De Pourrières tomba comme s'il avait été frappé de la foudre.
A ce moment, le cri d'un oiseau de proie, qui fendait les airs pour s'abattre sur deux innocents ramiers, retentit aux oreilles de l'assassin; et par un de ces changements de temps si communs pendant les jours caniculaires, le ciel devint sombre et gris, l'éclair sillonna la nue, le tonnerre gronda dans le lointain, et une pluie battante et continue eut bientôt changé en une scène de désolation le paysage, il n'y a qu'un instant si riant et si animé.
Salvador s'était rapproché de Roman et regardait avec des yeux effrayés le cadavre du marquis de Pourrières étendu sur le sol.
—Cet orage si subit ne nous présage rien de bon, dit-il après quelques minutes de silence.
—Cet orage est au contraire un événement très-heureux pour nous, répondit Roman qui avait repris tout son sang-froid; il nous donne la certitude que nous ne serons pas interrompus; mais hâtons-nous, il ne nous reste pas trop de temps pour tout ce que nous avons à faire.
Roman tira de dessous un amas de branches mortes et de feuilles sèches amoncelées au pied d'un vieil orme, une de ces grosses cruches de grès, auxquelles on a donné le nom de dame-jeanne; et lorsque Salvador eut pris le portefeuille et tout ce qui se trouvait dans les poches du marquis de Pourrières, il en vida le contenu sur le cadavre, en ayant soin d'en bien imbiber tous les vêtements.
—C'est de l'essence de térébenthine, dit-il.

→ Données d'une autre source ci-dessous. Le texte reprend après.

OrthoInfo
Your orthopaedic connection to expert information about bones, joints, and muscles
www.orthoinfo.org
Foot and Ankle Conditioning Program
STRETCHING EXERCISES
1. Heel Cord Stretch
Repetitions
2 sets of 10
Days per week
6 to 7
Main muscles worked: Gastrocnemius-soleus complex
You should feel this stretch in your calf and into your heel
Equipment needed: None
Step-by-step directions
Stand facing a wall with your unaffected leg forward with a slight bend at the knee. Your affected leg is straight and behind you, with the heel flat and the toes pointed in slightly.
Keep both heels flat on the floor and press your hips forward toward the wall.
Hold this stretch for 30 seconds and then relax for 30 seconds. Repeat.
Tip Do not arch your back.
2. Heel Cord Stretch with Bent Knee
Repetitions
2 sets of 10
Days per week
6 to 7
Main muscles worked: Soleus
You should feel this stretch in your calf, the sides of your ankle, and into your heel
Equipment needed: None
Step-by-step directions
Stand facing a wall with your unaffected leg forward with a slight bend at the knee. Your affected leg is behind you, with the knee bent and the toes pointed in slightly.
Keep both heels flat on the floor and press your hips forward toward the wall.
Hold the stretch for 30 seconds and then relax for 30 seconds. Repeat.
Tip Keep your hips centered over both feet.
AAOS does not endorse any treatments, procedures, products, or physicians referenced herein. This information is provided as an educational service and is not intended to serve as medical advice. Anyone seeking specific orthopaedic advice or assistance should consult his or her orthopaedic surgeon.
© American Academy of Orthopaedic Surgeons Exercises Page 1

Cinq minutes après que nous y aurons mis le feu, il ne restera plus de ce cadavre que des lambeaux informes, auxquels il sera impossible de donner un nom.

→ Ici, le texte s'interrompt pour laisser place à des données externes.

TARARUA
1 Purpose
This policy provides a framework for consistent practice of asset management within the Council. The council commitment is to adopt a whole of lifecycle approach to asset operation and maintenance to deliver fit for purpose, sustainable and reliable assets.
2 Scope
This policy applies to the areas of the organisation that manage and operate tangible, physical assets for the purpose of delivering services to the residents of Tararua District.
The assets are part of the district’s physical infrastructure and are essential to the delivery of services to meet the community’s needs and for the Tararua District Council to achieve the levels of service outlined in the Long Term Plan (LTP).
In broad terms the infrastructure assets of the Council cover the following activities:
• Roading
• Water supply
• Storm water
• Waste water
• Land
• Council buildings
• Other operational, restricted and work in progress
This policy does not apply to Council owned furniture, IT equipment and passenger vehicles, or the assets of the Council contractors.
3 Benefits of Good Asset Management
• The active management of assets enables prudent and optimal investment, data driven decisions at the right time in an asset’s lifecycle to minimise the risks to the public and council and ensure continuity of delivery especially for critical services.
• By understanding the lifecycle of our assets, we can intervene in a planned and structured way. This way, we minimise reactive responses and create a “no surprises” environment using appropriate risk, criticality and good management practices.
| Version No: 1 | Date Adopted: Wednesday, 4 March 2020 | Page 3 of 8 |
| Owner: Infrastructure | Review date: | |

Que l'on ne nous accuse pas de broyer du noir dans le seul but d'effrayer nos lecteurs; nous l'avons déjà dit et nous le répétons, la plupart des événements que nous rapportons dans ce livre sont vrais, rigoureusement vrais, et si nous n'avions pas la crainte d'augmenter les notes déjà si nombreuses de notre ouvrage, nous pourrions presque toujours citer une autorité à l'appui de ce que nous avançons[225].
Salvador et Roman, après que ce dernier eut mis le feu au tas de ramées qu'il avait réunies autour et au-dessus du cadavre se hâtèrent de quitter le théâtre du crime qu'ils venaient de commettre et regagnèrent à pas pressés l'auberge de Bondy dans laquelle ils avaient laissé leur voiture.
Salvador était toujours extrêmement pâle, Roman le laissa sur le seuil de l'auberge et alla seul reprendre le cabriolet auquel, suivant l'ordre qu'il avait donné, le cheval était encore attelé.